» POTONGAN DOKUMEN
▼

- Kebijaksanaan
Perekonomian Indonesia selama :
- a. Periode
1966 – 1969
Kebijaksanaan perekonomian
Indonesia selama periode 1966 – 1969 ini adalah pembersihan proses-proses
kebijakan orde lama yang tidak efisien dan efektif terutama dari faham-faham komunisme.
- Titik berat
pada periode 1966-1969:
- Penurunan
tingkat inflasi
- Proses
produksi yang tidak efektif dan efisien
- Penggunaan
pendapatan yang lebih efektif dan efisien untuk menunjang proses
pembangunan
- Kebijakan
perekonomian Indonesia selama periode 1966 – 1969
Rencana pembangunan
nasional semesta berencana (PNSB) 1961-1969 ini disusun berlandasarkann
“Manfesto Politik 1960” untuk meningkatkan kemakmuran rakyat dengan azas
ekonomi terpimpin.
Faktor
yang menghambat atau kelemahannya antara lain:
1) Rencana ini
tidak mengikuti kaidah-kaidah ekonomi yang lazim. Defisit anggaran yang terus
meningkat yang mengakibatkan hyper inflasi.

▲

» BAHAN HASIL EKSTRAKSI

▼

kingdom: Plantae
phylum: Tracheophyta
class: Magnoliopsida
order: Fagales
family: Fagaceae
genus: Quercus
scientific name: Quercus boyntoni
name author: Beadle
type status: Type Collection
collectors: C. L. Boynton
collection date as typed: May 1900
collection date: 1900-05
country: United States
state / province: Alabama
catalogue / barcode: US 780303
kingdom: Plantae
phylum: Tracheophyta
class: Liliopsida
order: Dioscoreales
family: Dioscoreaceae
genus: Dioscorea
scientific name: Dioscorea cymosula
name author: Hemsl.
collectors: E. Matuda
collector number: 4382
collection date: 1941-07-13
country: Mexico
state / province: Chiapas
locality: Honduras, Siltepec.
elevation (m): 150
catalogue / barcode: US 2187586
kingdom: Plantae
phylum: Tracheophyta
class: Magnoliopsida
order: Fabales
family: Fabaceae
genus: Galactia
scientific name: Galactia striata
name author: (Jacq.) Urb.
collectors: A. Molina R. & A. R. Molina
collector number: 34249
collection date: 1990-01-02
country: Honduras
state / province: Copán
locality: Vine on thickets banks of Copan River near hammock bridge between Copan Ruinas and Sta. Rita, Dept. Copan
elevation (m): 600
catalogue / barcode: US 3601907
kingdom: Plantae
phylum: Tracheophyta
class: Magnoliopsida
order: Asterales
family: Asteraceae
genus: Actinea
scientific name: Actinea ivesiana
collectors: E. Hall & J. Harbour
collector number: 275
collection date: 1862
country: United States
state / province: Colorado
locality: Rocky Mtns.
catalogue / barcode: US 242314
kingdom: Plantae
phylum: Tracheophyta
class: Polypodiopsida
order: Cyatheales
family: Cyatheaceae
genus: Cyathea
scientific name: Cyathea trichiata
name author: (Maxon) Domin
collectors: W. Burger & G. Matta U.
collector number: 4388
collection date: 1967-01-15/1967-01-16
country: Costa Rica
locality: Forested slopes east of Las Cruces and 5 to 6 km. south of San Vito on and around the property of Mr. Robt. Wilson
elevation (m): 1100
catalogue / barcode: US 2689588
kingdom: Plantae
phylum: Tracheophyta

▲

» YANG HARUS DIKERJAKAN
A: Menurut teks tentang kebijakan perekonomian Indonesia 1966–1969, apa akibat defisit anggaran yang terus meningkat?
B: Sebutkan semua titik berat pada periode 1966–1969 yang tercantum dalam teks tentang kebijakan perekonomian Indonesia.
C: Lanjutkan teks tentang kebijakan perekonomian Indonesia 1966–1969 mulai dari kalimat terakhirnya.

» SOAL TERJAWAB
A: Defisit anggaran yang terus meningkat mengakibatkan hyper inflasi.

B:
- Penurunan tingkat inflasi
- Proses produksi yang tidak efektif dan efisien
- Penggunaan pendapatan yang lebih efektif dan efisien untuk menunjang proses pembangunan

C:
2) Kondisi
ekonomi dan politik saat itu: dari dunia luar (Barat) Indonesia sudah
terkucilkan karena sikapnya yang konfrontatif.
3) Sementara di
dalam negeri pemerintah selalu mendapat rongrongan dari golongan kekuatan
politik “kontra-revolusi” (Muhammad Sadli, Kompas, 27 Juni 1966, Penyunting
Redaksi Ekonomi Harian Kompas, 1982).
- Beberapa
kebijaksanaan ekonomi – keuangan:
1) Dengan
Keputusan Menteri Keuangan No. 1/M/61 tanggal 6 Januari 1961: Bank Indonesia
dilarang menerbitkan laporan keuangan/ statistik keuangan, termasuk analisis
dan perkembangan perekonomian Indonesia.
2) Pada tanggal
28 Maret 1963 Presiden Soekarno memproklamirkan berlakunya Deklarasi Ekonomi
dan pada tanggal 22 Mei 1963 pemerintah menetapkan berbagai peraturan negara di
bidang perdagangan dan kepegawaian.
3) Pokok
perhatian diberikan pada aspek perbankan, namun nampaknya perhatian ini diberikan
dalam rangka penguasaan wewenang mengelola moneter di tangan penguasa. Hal ini
nampak dengan adanya dualisme dalam mengelola moneter. (Suroso, 1994).
- b. Periode
Pelita I (1 April 1969 – 31 Maret 1974)
Dilaksanakan pada 1 April
1969 hingga 31 Maret 1974 yang menjadi landasan awal pembangunan Orde Baru.
- Tujuan Pelita
I
Untuk meningkatkan taraf
hidup rakyat dan sekaligus meletakkan dasar-dasar bagi pembangunan
dalam tahap berikutnya.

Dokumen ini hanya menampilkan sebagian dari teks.